The Saudi Princes hate one group of people more than they hate Jews: the Shi'ites. This hatred is personal and goes all the way back to one generation away from the Prophet's death. He insisted on mulitple wives and got this and this immediately caused a family crisis: too many sons, too many different mothers.

To this day, the crisis rages. The USA, to help Kuwait and Saudi Arabia, invaded Iraq illegally, as Mr. Galloway helpfully pointed out to the American Senators, and now the USA is bleeding to death and going bankrupt trying to hold onto this hot falafel and to do this, we made a deal with the Shi'ites in our rear who could block our access to the ports very easily. We basically let them take over 2/3 of the country. We then turned around and started our moronic verbal attacks on Iran. Both the Jews in Israel and the Saudi Princes want to see Iran destroyed. The Saudi Princes know that thanks to expensive oil and Pakistan's nukes, they can possibly run the New Muslim Empire using American Praetorian troops if only they get rid of these scary, old enemies. They are more than willing to make a deal with the devil. This is because they assume they have an iron grip on the American steering wheel and one wonders if this isn't just an illusion or is a nasty surprise for us all. After all, "born again" America was totally silent as they watched their hero literally slobbering kisses all over a person they hate. This odd crusade against Muslims is directed only towards Muslims who don't give us control of oil.
For his part, Mr. Kharrazi appeared eager to put the United States on notice that Iran expects to wield influence in Iraq, especially in the long term, that will match or outstrip the United States'. At one point, standing beside Ibrahim al-Jaafari, Iraq's new prime minister, Mr. Kharrazi fielded a reporter's question about the competition for influence in Iraq between Washington and Tehran with a reminder of what he described as the geographical realities.

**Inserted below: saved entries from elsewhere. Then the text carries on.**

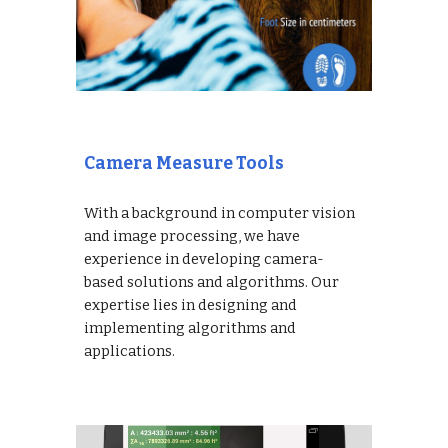
Camera Measure Tools
With a background in computer vision
and image processing, we have
experience in developing camera-
based solutions and algorithms. Our
expertise lies in designing and
implementing algorithms and
applications.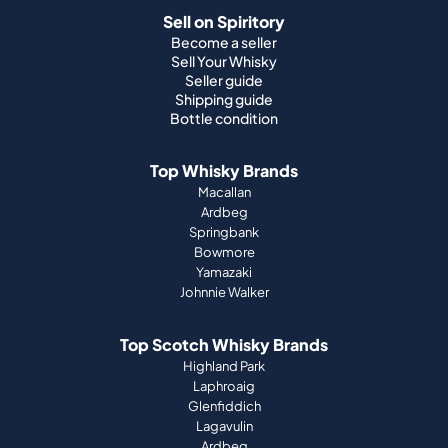
Sell on Spiritory
Become a seller
Sell Your Whisky
Seller guide
Shipping guide
Bottle condition
Top Whisky Brands
Macallan
Ardbeg
Springbank
Bowmore
Yamazaki
Johnnie Walker
Top Scotch Whisky Brands
Highland Park
Laphroaig
Glenfiddich
Lagavulin
Ardbeg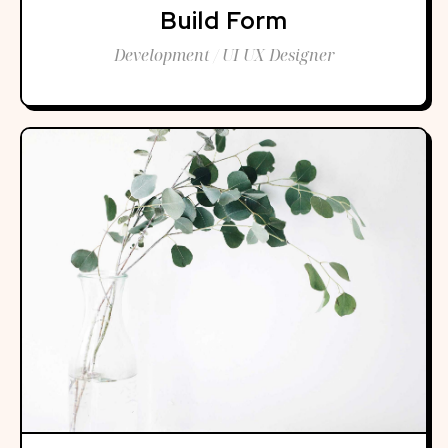
Build Form
Development / UI UX Designer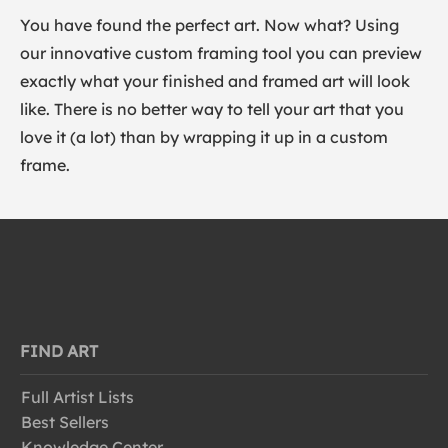
You have found the perfect art. Now what? Using
our innovative custom framing tool you can preview
exactly what your finished and framed art will look
like. There is no better way to tell your art that you
love it (a lot) than by wrapping it up in a custom
frame.
FIND ART
Full Artist Lists
Best Sellers
Knowledge Center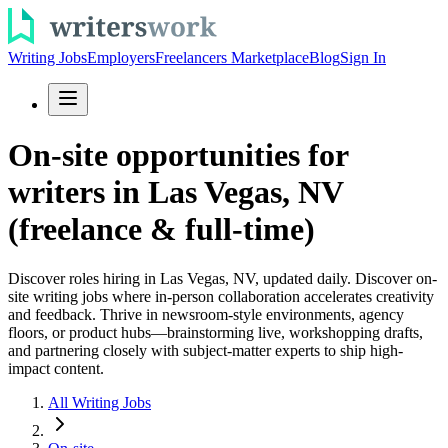
Writing Jobs
Employers
Freelancers Marketplace
Blog
Sign In
On-site opportunities for
writers in Las Vegas, NV
(freelance & full-time)
Discover roles hiring in Las Vegas, NV, updated daily. Discover on-
site writing jobs where in-person collaboration accelerates creativity
and feedback. Thrive in newsroom-style environments, agency
floors, or product hubs—brainstorming live, workshopping drafts,
and partnering closely with subject-matter experts to ship high-
impact content.
All Writing Jobs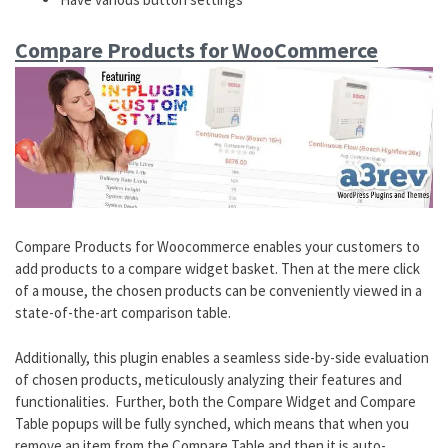
Compare Products for WooCommerce
Compare Products for Woocommerce enables your customers to
add products to a compare widget basket. Then at the mere click
of a mouse, the chosen products can be conveniently viewed in a
state-of-the-art comparison table.
Additionally, this plugin enables a seamless side-by-side evaluation
of chosen products, meticulously analyzing their features and
functionalities. Further, both the Compare Widget and Compare
Table popups will be fully synched, which means that when you
remove an item from the Compare Table and then it is auto-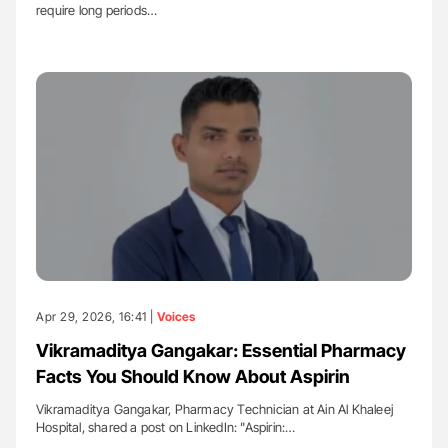
require long periods…
Apr 29, 2026, 16:41 |
Voices
Vikramaditya Gangakar: Essential Pharmacy
Facts You Should Know About Aspirin
Vikramaditya Gangakar, Pharmacy Technician at Ain Al Khaleej
Hospital, shared a post on LinkedIn: "Aspirin:…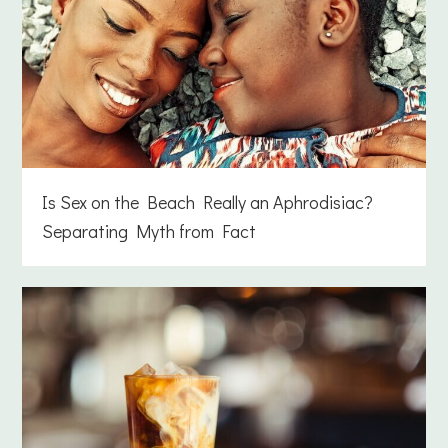
Is Sex on the Beach Really an Aphrodisiac?
Separating Myth from Fact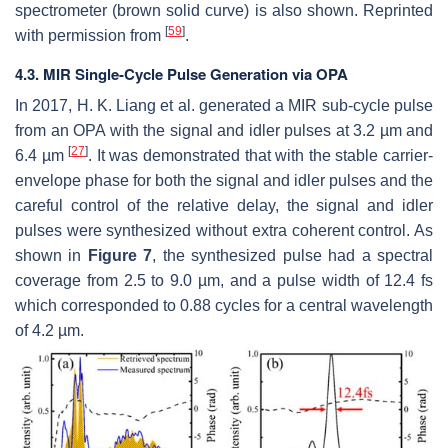
spectrometer (brown solid curve) is also shown. Reprinted
[
59
]
with permission from
.
4.3. MIR Single-Cycle Pulse Generation via OPA
In 2017, H. K. Liang et al. generated a MIR sub-cycle pulse
from an OPA with the signal and idler pulses at 3.2 µm and
[
27
]
6.4 µm
. It was demonstrated that with the stable carrier-
envelope phase for both the signal and idler pulses and the
careful control of the relative delay, the signal and idler
pulses were synthesized without extra coherent control. As
shown in
Figure 7
, the synthesized pulse had a spectral
coverage from 2.5 to 9.0 µm, and a pulse width of 12.4 fs
which corresponded to 0.88 cycles for a central wavelength
of 4.2 µm.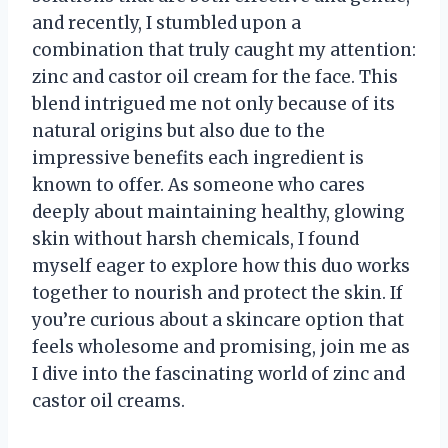
and recently, I stumbled upon a
combination that truly caught my attention:
zinc and castor oil cream for the face. This
blend intrigued me not only because of its
natural origins but also due to the
impressive benefits each ingredient is
known to offer. As someone who cares
deeply about maintaining healthy, glowing
skin without harsh chemicals, I found
myself eager to explore how this duo works
together to nourish and protect the skin. If
you’re curious about a skincare option that
feels wholesome and promising, join me as
I dive into the fascinating world of zinc and
castor oil creams.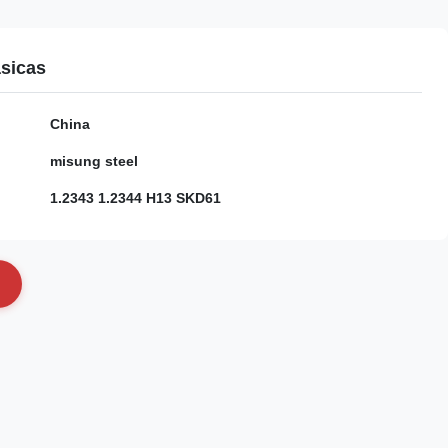
sicas
China
misung steel
1.2343 1.2344 H13 SKD61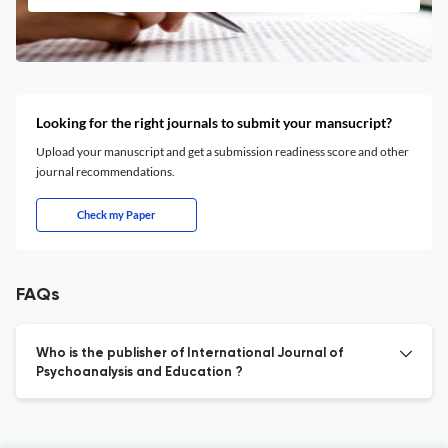
Looking for the right journals to submit your mansucript?
Upload your manuscript and get a submission readiness score and other
journal recommendations.
Check my Paper
FAQs
Who is the publisher of International Journal of
Psychoanalysis and Education ?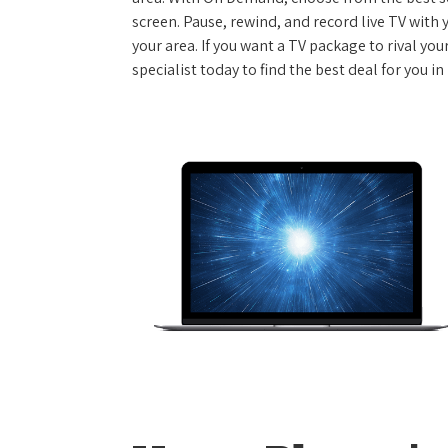
screen. Pause, rewind, and record live TV with 
your area. If you want a TV package to rival yo
specialist today to find the best deal for you i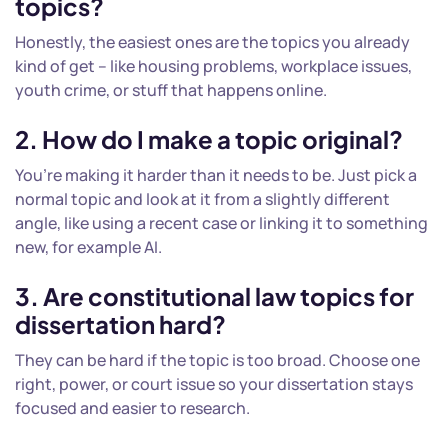
topics?
Honestly, the easiest ones are the topics you already
kind of get – like housing problems, workplace issues,
youth crime, or stuff that happens online.
2. How do I make a topic original?
You’re making it harder than it needs to be. Just pick a
normal topic and look at it from a slightly different
angle, like using a recent case or linking it to something
new, for example AI.
3. Are constitutional
law topics for
dissertation
hard?
They can be hard if the topic is too broad. Choose one
right, power, or court issue so your dissertation stays
focused and easier to research.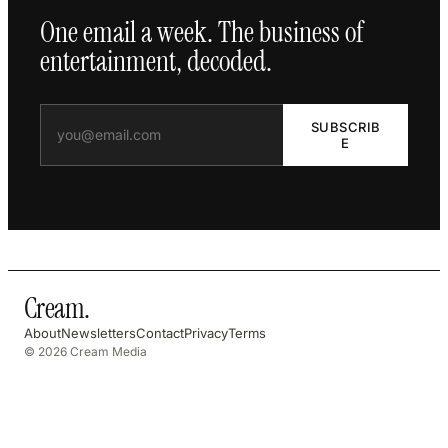
One email a week. The business of
entertainment, decoded.
SUBSCRIB
E
Cream
.
About
Newsletters
Contact
Privacy
Terms
© 2026 Cream Media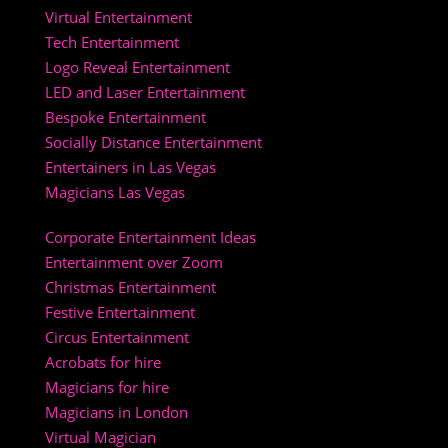
Virtual Entertainment
Tech Entertainment
Logo Reveal Entertainment
LED and Laser Entertainment
Bespoke Entertainment
Socially Distance Entertainment
Entertainers in Las Vegas
Magicians Las Vegas
Corporate Entertainment Ideas
Entertainment over Zoom
Christmas Entertainment
Festive Entertainment
Circus Entertainment
Acrobats for hire
Magicians for hire
Magicians in London
Virtual Magician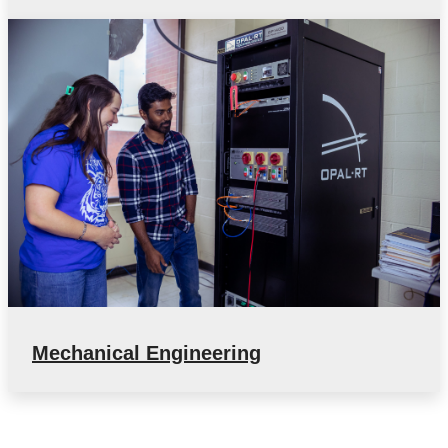
Mechanical Engineering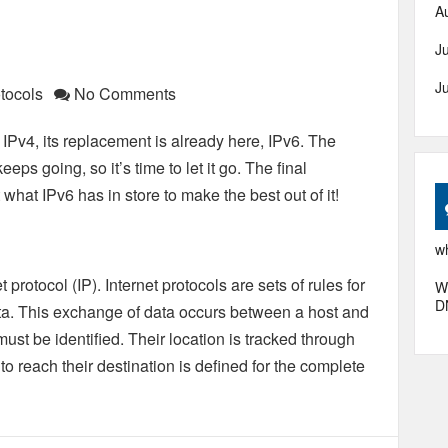
A
J
J
tocols
No Comments
 IPv4, its replacement is already here, IPv6. The
eps going, so it’s time to let it go. The final
 what IPv6 has in store to make the best out of it!
wh
t protocol (IP). Internet protocols are sets of rules for
W
D
ta. This exchange of data occurs between a host and
must be identified. Their location is tracked through
o reach their destination is defined for the complete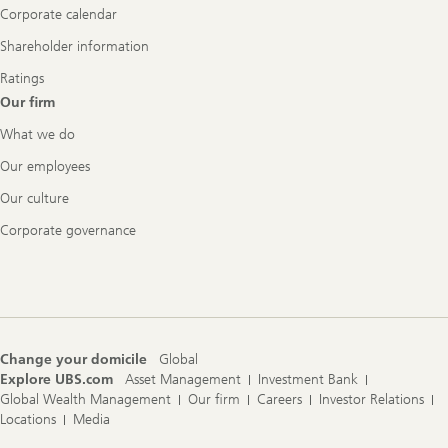
Corporate calendar
Shareholder information
Ratings
Our firm
What we do
Our employees
Our culture
Corporate governance
Change your domicile
Global
Explore UBS.com
Asset Management
Investment Bank
Global Wealth Management
Our firm
Careers
Investor Relations
Locations
Media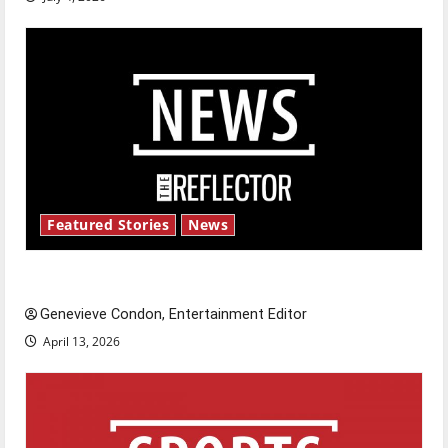
Featured Stories
News
New ‘Hailey’s Law’
Genevieve Condon, Entertainment Editor
April 13, 2026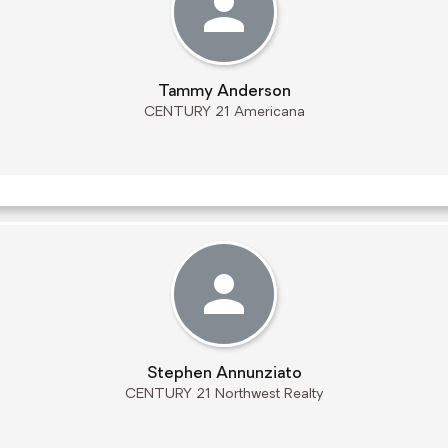
Tammy Anderson
CENTURY 21 Americana
Stephen Annunziato
CENTURY 21 Northwest Realty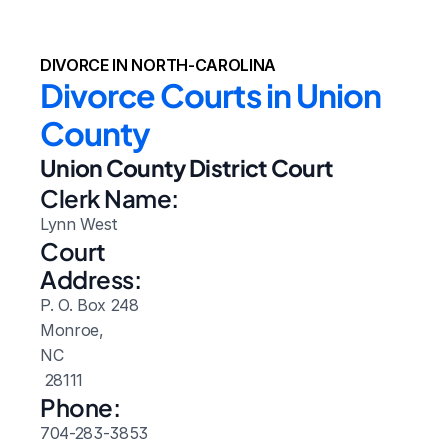
DIVORCE IN NORTH-CAROLINA
Divorce Courts in Union 
County
Union County District Court
Clerk Name:
Lynn West
Court 
Address:
P. O. Box 248
Monroe, 
NC
 28111
Phone:
704-283-3853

"Let me add that the party that will leave Iraq is the United States, because it will eventually withdraw," he said in English, referring to the 138,000 American troops here. "But the party that will live with the Iraqis is Iran, because it is a neighbor to Iraq."

Iran/Iraq will become one state. One that is also as powerful thanks to both state's oil wells being run by the Shi'ites while on top of that, unlike Saudi Arabia, the Shi'ites will run their own industries and country. They will remove the Americans when the union is complete. It is laughably easy: just go passive while forcing frantic American troops fight the increasingly angry Sunnis. After we spend another trillion on trying to subdue the people there, we will be escorted to the door and booted out.
"We will build relationships between Iraq and other countries according to Iraqi standards and Iraqi national interests," he said. "We would like to see relations between Iran and the United States that are characterized by peace and love, and by a sense of their shared interests. But our relations with every country will be fashioned in a way that is independent of the positive or negative feelings they may have for any other nation."

Sounds like the Wen/Hu visits paid off. Prior to this, the Iranians did awful diplomacy. They talked more like the Americans. Now it is all smooth latte all the time.
In the 25 months since American troops swept Mr. Hussein from power, Ayatollah Sistani has refused to meet with American officials, leaving them to guess exactly what political preferences - or directives, as many Iraqis see them - he hands to the leaders of Shiite religious parties.

"Diplomacy for Dummies" has a sub chapter about this. "Do not fight someone else's wars."